Abdi created a haven for thousands of Somalis who were fleeing from fighting and famine during the Somali Civil War. As problems grew, so did her tenacity and force. Soon, the one-room clinic turned into a 400-bed hospital. Studying law, education and agriculture, Abdi fought against poverty and inequality in her community. She set up farming to secure food for Somalis, fished to feed children and fought for justice and equal rights.
She lived through wars, was taken hostage and witnessed up to 50 people die a day. As a winner of the BET Social Humanitarian Award and a Nobel Peace Prize Nominee, she is celebrated for her work as one of many women improving global health. Her legacy lives on through the Hawa Abdi Foundation and her two daughters, who are also physicians.

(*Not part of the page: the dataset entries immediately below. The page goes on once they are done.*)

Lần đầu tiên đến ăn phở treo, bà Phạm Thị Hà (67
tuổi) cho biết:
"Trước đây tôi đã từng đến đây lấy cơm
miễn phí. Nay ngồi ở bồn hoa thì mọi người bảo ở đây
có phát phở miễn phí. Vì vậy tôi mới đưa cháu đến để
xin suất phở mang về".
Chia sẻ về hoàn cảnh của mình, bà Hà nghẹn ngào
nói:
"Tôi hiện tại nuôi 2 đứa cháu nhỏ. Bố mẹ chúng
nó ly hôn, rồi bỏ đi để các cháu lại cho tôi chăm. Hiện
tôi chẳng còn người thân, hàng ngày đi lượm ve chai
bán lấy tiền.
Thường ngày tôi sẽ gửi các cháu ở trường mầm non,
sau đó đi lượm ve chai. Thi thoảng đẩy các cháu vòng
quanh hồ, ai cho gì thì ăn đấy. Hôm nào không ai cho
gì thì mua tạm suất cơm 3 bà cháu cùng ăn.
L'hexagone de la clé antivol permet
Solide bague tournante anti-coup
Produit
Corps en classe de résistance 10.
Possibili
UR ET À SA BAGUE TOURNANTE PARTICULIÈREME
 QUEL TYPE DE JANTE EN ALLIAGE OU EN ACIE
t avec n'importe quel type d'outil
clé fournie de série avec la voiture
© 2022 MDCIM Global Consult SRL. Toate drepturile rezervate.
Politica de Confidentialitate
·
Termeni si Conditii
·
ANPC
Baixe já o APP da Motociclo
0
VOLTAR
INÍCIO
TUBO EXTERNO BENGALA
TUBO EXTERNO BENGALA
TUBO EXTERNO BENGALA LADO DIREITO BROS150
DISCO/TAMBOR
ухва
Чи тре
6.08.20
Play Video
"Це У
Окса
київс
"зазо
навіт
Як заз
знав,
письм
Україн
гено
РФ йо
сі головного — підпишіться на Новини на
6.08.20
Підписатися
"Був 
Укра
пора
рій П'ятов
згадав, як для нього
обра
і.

A strong and influential woman from Uganda, Godliver Businge was the only female in her civil engineering program and graduated at the top of her class. A childhood with struggles like hauling water daily, having to miss class and experiencing inequality as a girl motivated Businge to make a difference in her community and empower women.
Determined to eliminate polluted water and reduce the hours women spent collecting it, Businge co-founded the Uganda Women’s Water Initiative with Comfort Jarja. As head technology trainer, she taught over 300 women in Gomba, Uganda to construct rainwater harvesting tanks and Biosand filters. Thanks to these filters, fewer children suffer from diseases normally found in contaminated water like hepatitis A and typhoid. With healthier kids, Gomba’s school absenteeism rate has dropped by nearly two-thirds.
Businge also works in hygiene technology, building specialized toilets, promoting WASH programs and developing hydro-electric schemes to generate electricity. She is devoted to inspiring women to be independent and resourceful while shattering gender stereotypes. In addition to training women and girls to build sanitary toilets for their communities, she encourages females to pursue education and engineering professions and become women improving global health.
Hayat Sindi, PhD
Dr. Hayat Sindi of Saudi Arabia recognized the staggering amount of people dying around the globe without tools to detect, monitor and treat medical conditions. Sindi became the first woman from the Persian Gulf to receive a doctorate in biotechnology and now works to solve this problem.
As the co-founder of Diagnostics For All, Sindi helps create and deliver low-cost diagnostic tools to developing communities. These tools include a Magnetic Acoustic Resonance Sensor (MARS) and a device that can detect breast cancer. Because the devices don’t require electricity or even a trained doctor, the most isolated and impoverished communities can utilize Sindi’s life-saving inventions.
As a key figure in the science community, Sindi serves as senior advisor to the Islamic Development Bank’s president of science, technology and innovation. She has won many awards, including the Makkah Al-Mukarama Prize for Scientific Innovation, and was chosen as an Emerging Explorer by the National Geographic Society. Through her work, Sindi aims to empower women to pursue education and science careers and join her as women improving global health.
Segenet Kelemu, PhD
In an Ethiopian village where girls were married off young, Dr. Segenet Kelemu chose education instead and became the first female from her village to get a college degree, despite coming from a humble farming family. Kelemu made it her mission in life to improve agriculture in Africa and better the lives of others.
Kelemu is now a molecular plant pathologist and scientific leader. Her analysis uncovered how plants survive common threats like changes in climate, drought and pests. This trailblazing research led to new applications of biotechnology, helping farmers yield more crops and secure ecosystems. In doing so, Kelemu’s work improved food security and helped break the cycle of poverty, making her one of many women improving global health.
Dr. Kelemu holds many accolades, including the Woman of the Decade in Natural and Sustainable Ecosystems Award from the Women Economic Forum and the L’Oréal-UNESCO Award for Women in Science. She is also recognized as one of the Heroes in the Field by Bill Gates for using her talents to fight hunger, disease and poverty.
Working for a Better Tomorrow
Despite many challenges and social constructs, these women made new things possible for the benefit of their communities. Although they come from different regions, their missions are similar: to empower women to educate themselves, enhance the community and help others at all costs. These brilliant women improving global health are also fighting global poverty in turn.